Alabildiğine sermayenin hizmetkârı oldukları halde, hatta OHAL’i sermaye rahat sömürsün diye ilan ettiklerini itiraf ettikleri halde, emekçiden, emekten yana olduklarını söylüyorlar.

Hukuki birikimlerini de yağmaladılar bu ülkenin; kanunlar hiyerarşisi, hukuki güvenlik, suç ve cezaların kanuniliği, işkence ve kötü muamele yasağı hepsi üzerinden işgal ordusu geçmiş gibi.

Hatta artık yalanın iktidarında mantık kurallarını bile yağmaladılar!

Yağmalanan maddi değerler telafi edilebilir, tamir edilebilir. Ama siyasi/ahlaki değerlerimizin yağması bizleri eşit, özgür, adil ve barış içinde bir toplum mücadelesinde silahsız ve referanssız bırakır. Aynı kavramı yeri geldiğinde bizi dövmek için yeri geldiğinde yedeklemek için kullanırlar. İktidarın yaptığı/yapmak istediği de bu.
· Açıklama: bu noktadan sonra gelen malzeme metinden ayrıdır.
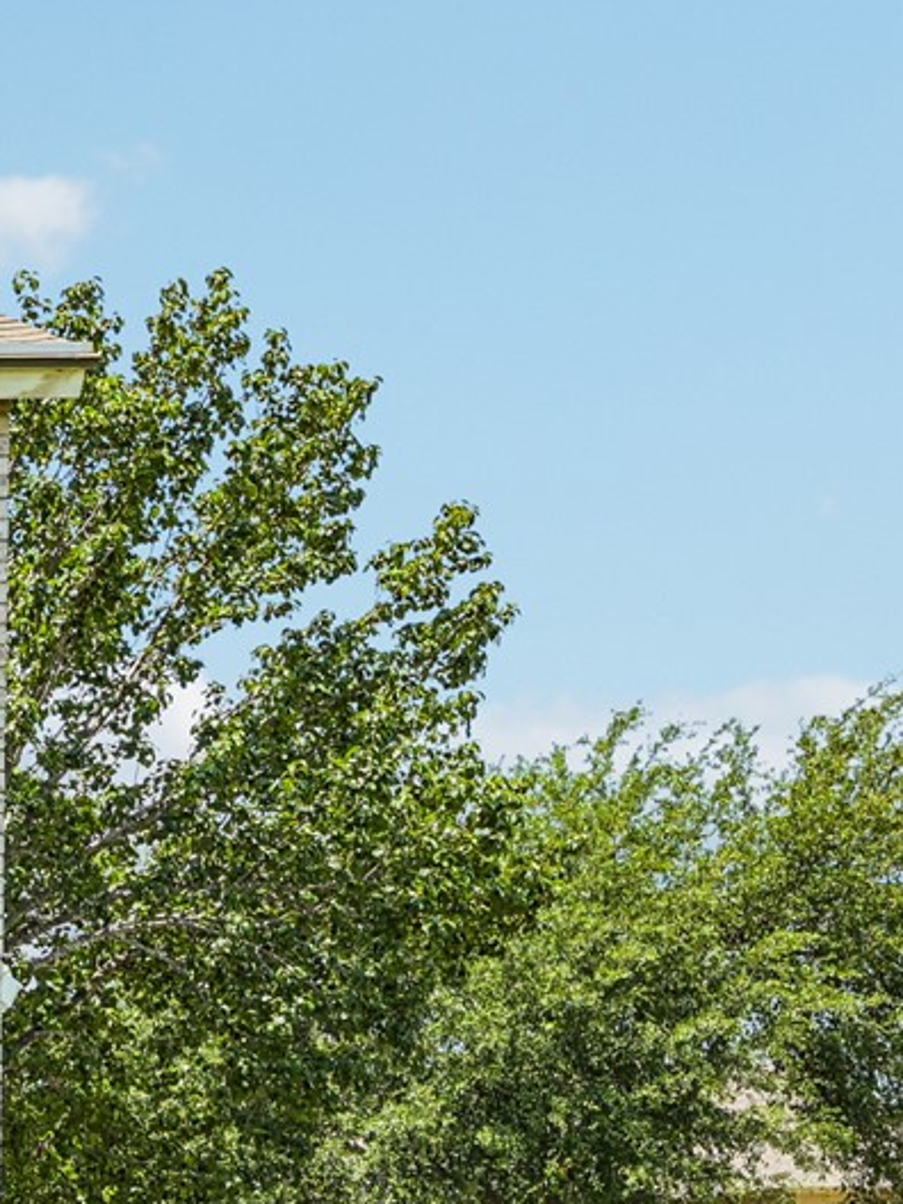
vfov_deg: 20.3
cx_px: -1464
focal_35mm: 91
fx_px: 3165
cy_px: 1400
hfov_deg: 12.0
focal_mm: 23
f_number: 6.7
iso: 100
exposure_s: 1/250
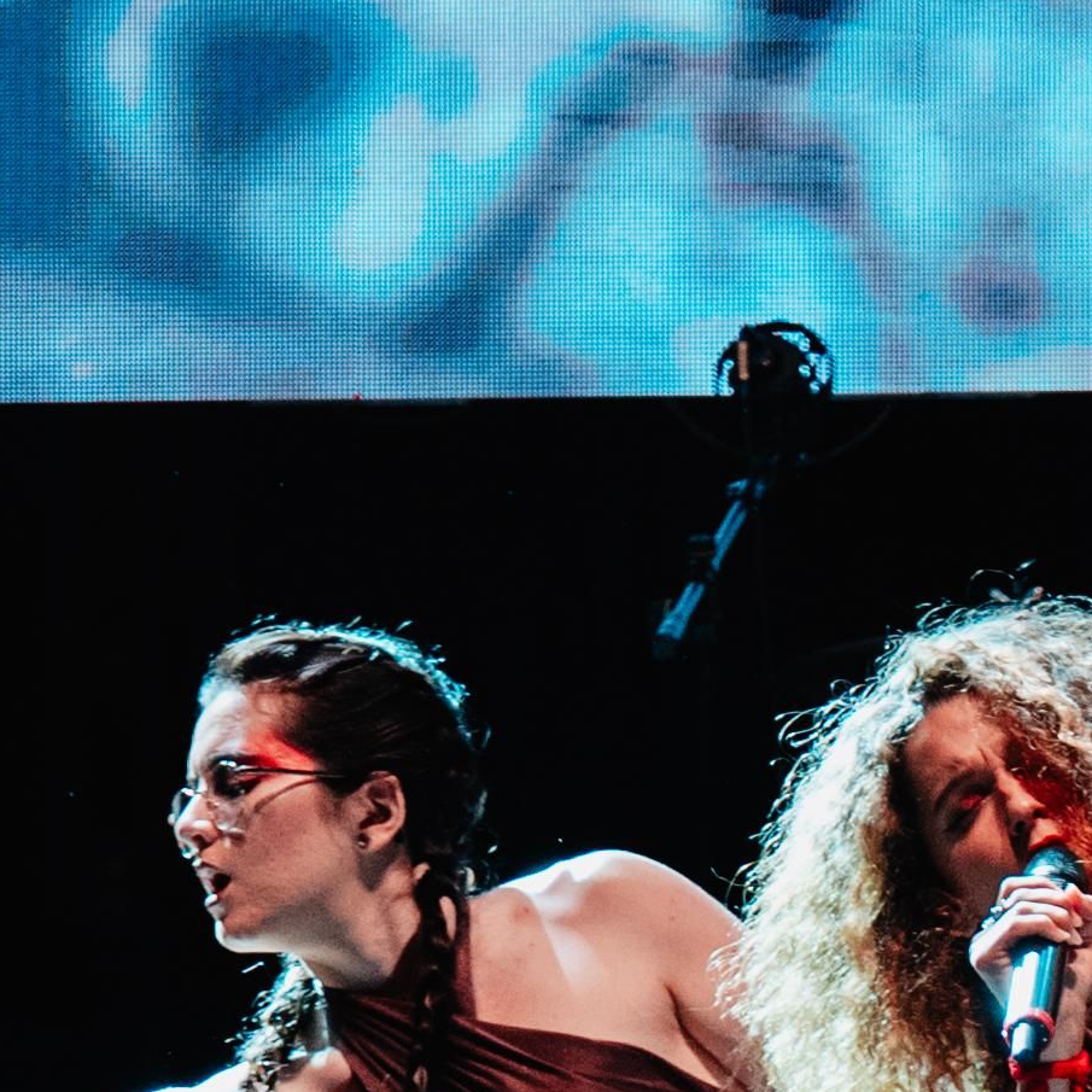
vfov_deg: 2.8
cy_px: 1436
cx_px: 1337
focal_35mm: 636
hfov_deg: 2.8
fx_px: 22699
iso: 640
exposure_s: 1/200
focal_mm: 98
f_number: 2.8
Yaparlar… İktidarlarını sürdürmek için ortak değer olması gereken ahlaki zemini bile yağmalayabilirler. İşte iktidarın kontrolündeki yurtlarda, kurslarda tacize-tecavüze uğrayan yüzlerce çocuk var ve şöyle yüksek sesli ahlaki bir eleştiri duymadık. Yaptıkları üstünü örtme, ailelere tehdit, ödül!

Referanssız ve değerlerini yağmalatmış bir siyasi hareketin iktidar tarafından nasıl mas edildiğini AKP – MHP “aynılaşma” sürecinde gördük. İktidarın yedeklediği her bağımsız unsuru ilk fırsatta nasıl çöpe attığı (Fethullahçılar, Yargıda Birlik’in sol/milliyetçi unsurları, liberaller vs.) gözetildiğinde daha korunaklı ve konforlu olabilir bu yöntem, ama artık ne kadar bağımsız bir siyasi hareketten/partiden söz edilebilir tartışmalı.

Bu değerlerimizin yağmalanmasının sorumlusu, iktidarın sınırsız şirretliği, tutarsızlığı, kamu gücünü kullanması gibi onda var olan özelliklerden daha çok, toplumsal muhalefetin “büyük gövdesinin” bize ait değerleri öngörüsüz kaygılarla yeterince sahiplenmemesindendir.

Eğer biz kendi değerlerimizi cesaretle savunmaz ve sahiplenmezsek, onları yağma Hasan’ın böreği gibi yağmalarlar. Yüzde biri ve iktidar elitlerini temsil eden sermayeye laf etmezsek, emperyalizm sözcüğünü ağzımıza almaktan ürkersek, laikliği unutursak, Atatürk’ü, devrimcileri, Denizleri telaffuz etmezsek hepsini bu yağmacılar hiçbir bedel ödemeden ele geçirir, bizi referanssız, pusulasız bırakır. (Bu değerleri kıskançlıkla savunmak başkadır, geniş kitlelere tercüme yöntemi başkadır.)

Yaşanan bu süreçtir. Bu şirretliğe ve saldırıya teslim olmayalım.